Many of us in the biopharmaceutical industry marvel at the tidal wave of new treatment options in oncology. This trend should only accelerate with literally hundreds of unique medicines in phase two and phase three trials across a variety of tumor types. But what are the commercial implications of this trend?
In our research with clients, we’ve observed that oncologists, particularly those in the community setting, feel increasingly overwhelmed. The goal of finding the right treatment choice remains constant, but there’s simply too much interesting science and new data to neatly compartmentalize. To help sort it all out, the biopharmaceutical industry must explain why our products deliver unique benefits for specific patients in specific settings. In other words, we must rediscover the art of storytelling.
- Competitive cornucopia:With the ongoing flood of approvals, competitive share of mind will only decrease. When considered in the context of declining rep access, it will be even more difficult to deliver a memorable story.
- MOA migraine:15 years ago, targeted agents for BCR/ABL, HER2/NEU, VEGF and CD20 lit our imaginations and became new standards of care. Today feels a bit like pea soup by comparison: It’s hard to get a clear sense of various products’ benefits. Most oncologists have limited patience for the intimate nuances of mechanism of action (MOA). They want a concise explanation of why the drug works with data to back it up. Furthermore, we now see multiple agents competing in the same MOA with limited clinical differentiation, such as ALK inhibitors, BRAF inhibitors and PD-1/PD-L1. Manufacturers must explain how their brands are different.
- Data don’t differentiate:With the proliferation of new MOAs, clinical trial data has become increasingly difficult to interpret. Physicians are often forced to extrapolate between studies or rely upon their own personal experiences. Positioning helps physicians cut through the clutter to differentiate when, how and for whom to prescribe the drug. Consider the example of chronic lymphocytic leukemia (CLL), where four new targeted therapies were approved in roughly 18 months—all of which had received the FDA’s breakthrough therapy designation. Ibrutinib has emerged as the clear winner and is now being used widely in CLL and beyond. No doubt this was driven by its data, but it was also driven by the powerful narrative that accompanied this molecule at launch.
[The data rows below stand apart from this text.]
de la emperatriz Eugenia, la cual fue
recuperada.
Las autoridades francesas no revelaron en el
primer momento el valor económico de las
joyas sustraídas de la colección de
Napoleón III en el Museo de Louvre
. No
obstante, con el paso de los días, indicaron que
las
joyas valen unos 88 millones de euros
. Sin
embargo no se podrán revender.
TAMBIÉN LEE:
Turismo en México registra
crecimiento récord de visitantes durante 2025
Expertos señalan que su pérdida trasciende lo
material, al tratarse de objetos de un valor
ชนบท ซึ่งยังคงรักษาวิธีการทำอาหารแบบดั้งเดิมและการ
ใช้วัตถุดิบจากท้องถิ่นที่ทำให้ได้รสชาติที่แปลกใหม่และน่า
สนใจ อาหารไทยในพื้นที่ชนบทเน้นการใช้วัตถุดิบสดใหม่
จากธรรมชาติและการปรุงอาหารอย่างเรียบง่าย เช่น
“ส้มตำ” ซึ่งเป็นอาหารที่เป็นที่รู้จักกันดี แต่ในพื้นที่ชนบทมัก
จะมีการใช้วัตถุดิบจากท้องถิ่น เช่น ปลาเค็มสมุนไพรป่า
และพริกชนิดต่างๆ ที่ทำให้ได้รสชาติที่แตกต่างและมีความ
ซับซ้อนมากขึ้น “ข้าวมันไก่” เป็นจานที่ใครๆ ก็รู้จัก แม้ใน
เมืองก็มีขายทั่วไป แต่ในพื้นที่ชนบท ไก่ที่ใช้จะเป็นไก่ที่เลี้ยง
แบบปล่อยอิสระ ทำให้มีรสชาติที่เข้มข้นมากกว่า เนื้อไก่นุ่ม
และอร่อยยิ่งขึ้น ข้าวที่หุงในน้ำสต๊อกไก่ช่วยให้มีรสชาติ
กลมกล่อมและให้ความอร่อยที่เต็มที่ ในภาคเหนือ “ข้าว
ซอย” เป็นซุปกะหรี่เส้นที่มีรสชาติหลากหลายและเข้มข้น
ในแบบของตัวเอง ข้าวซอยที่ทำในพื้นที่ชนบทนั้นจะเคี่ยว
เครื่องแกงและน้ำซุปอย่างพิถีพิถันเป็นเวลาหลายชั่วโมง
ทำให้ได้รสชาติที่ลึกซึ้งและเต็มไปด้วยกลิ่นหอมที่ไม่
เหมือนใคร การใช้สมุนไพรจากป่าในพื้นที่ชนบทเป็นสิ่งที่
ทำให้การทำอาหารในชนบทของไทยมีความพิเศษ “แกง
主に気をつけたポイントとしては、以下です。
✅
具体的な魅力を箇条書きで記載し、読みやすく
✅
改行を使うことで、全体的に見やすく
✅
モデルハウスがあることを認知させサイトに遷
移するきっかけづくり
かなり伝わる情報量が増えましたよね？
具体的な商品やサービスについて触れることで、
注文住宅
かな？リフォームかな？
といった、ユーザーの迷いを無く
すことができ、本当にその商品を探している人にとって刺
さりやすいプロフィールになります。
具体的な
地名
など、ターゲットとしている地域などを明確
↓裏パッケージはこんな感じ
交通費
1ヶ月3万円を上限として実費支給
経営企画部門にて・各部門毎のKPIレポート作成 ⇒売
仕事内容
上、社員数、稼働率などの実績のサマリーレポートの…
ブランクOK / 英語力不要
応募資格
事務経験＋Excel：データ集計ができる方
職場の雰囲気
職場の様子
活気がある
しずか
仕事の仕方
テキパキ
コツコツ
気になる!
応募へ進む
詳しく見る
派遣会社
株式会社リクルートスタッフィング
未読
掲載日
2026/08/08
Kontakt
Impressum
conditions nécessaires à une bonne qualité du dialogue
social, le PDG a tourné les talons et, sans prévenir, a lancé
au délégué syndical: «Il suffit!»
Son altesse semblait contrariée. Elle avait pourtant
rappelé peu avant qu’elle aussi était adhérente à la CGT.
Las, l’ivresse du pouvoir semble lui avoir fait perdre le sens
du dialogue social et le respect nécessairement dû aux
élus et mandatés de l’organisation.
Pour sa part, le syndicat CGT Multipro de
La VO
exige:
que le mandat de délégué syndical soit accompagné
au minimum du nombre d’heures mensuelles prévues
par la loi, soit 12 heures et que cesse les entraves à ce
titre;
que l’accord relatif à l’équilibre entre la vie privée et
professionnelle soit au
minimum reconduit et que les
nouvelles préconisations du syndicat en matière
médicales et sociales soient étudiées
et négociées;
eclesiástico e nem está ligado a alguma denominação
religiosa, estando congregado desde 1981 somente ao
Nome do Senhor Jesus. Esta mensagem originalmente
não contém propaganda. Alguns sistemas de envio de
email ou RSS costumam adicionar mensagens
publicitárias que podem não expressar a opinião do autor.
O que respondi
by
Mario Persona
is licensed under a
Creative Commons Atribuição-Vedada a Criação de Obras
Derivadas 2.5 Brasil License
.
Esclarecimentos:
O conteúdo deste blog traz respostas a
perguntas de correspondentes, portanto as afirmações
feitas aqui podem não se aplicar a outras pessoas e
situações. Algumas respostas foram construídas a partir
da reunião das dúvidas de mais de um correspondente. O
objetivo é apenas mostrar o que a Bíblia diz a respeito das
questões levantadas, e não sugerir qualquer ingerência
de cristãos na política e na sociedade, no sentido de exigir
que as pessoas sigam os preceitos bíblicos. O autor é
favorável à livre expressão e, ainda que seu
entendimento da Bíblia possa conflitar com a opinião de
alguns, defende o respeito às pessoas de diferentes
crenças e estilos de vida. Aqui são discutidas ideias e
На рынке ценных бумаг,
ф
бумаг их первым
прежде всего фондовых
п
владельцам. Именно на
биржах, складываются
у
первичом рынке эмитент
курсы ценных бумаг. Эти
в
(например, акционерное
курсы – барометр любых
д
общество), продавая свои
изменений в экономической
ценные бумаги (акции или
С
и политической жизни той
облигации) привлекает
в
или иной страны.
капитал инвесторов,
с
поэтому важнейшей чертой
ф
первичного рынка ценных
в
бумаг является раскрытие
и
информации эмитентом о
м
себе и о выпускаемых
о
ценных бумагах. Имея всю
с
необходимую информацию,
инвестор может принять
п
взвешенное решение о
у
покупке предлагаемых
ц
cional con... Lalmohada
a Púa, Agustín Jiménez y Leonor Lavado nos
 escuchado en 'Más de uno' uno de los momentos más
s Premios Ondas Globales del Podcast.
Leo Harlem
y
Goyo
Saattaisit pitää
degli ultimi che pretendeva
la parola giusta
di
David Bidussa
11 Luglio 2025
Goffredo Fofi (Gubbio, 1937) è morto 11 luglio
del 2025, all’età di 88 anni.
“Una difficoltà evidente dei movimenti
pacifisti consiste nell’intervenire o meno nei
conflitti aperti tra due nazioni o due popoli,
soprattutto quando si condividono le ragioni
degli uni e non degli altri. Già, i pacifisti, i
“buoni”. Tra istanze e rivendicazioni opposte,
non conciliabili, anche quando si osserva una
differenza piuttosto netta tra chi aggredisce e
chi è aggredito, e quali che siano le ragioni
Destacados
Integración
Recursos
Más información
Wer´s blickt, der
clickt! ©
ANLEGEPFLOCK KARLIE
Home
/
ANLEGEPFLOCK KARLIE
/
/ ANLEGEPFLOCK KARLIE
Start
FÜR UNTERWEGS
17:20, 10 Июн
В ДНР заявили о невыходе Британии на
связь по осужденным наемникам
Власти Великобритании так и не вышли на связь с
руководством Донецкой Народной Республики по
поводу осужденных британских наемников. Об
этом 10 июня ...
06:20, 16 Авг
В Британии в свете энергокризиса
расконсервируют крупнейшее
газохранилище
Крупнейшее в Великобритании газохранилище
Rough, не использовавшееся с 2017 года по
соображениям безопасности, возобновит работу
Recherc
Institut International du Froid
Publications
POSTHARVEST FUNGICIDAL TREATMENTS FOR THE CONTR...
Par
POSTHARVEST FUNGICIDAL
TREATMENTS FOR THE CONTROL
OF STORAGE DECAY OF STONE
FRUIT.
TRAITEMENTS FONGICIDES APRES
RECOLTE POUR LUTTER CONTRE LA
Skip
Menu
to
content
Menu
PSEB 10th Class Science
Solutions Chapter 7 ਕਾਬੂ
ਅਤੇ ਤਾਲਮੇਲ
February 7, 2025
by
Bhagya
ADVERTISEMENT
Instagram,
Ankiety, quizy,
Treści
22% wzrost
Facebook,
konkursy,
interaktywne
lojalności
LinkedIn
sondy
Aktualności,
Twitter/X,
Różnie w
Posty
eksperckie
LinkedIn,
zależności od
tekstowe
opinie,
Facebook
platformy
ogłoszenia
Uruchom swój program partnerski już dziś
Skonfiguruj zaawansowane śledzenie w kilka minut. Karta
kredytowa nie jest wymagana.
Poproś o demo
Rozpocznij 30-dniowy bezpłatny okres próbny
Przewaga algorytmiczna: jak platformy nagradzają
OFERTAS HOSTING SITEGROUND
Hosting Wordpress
- Frenemies forever:An unprecedented level of cooperation exists amongst manufacturers in oncology, yet these bonds of partnership remain fragile. Each manufacturer wants to control the conversation around the combination: Which agent is the backbone, which is the booster and which should be dropped after disease progression? Brands without strong positioning will be left behind—or worse, will be positioned by the market without the input of the manufacturer.
- Community consternation: The explosion of new treatment options has been wonderful for physicians, patients and patients’ families. However, with so many competing choices, community oncologists want more direction about what to use, with whom and when. Local key opinion leaders can and do provide this guidance, and maintaining relationships with these stakeholders is critical. Nevertheless, for these community oncologists, the power of positioning shouldn’t be ignored.
As a final reflection, consider the current buzz around immunotherapy. The concept of recruiting the immune system in the fight against cancer is hardly new. We’ve been harnessing the immune system for over a decade through therapies such as allo-SCT, MABs and IMiDs, yet somehow the checkpoint inhibitors have managed to position themselves as uniquely new and exciting in this field. The class has managed to capture the hearts and minds of many by activating our feelings of awe, scientific wonder and hope. This has been so powerful that it seems that almost no trial readout today is complete without some reference to immune stimulation and the effects on the microenvironment.
For those still pondering the role of positioning in oncology, the checkpoint inhibitors will serve as either a cautionary or an aspirational tale.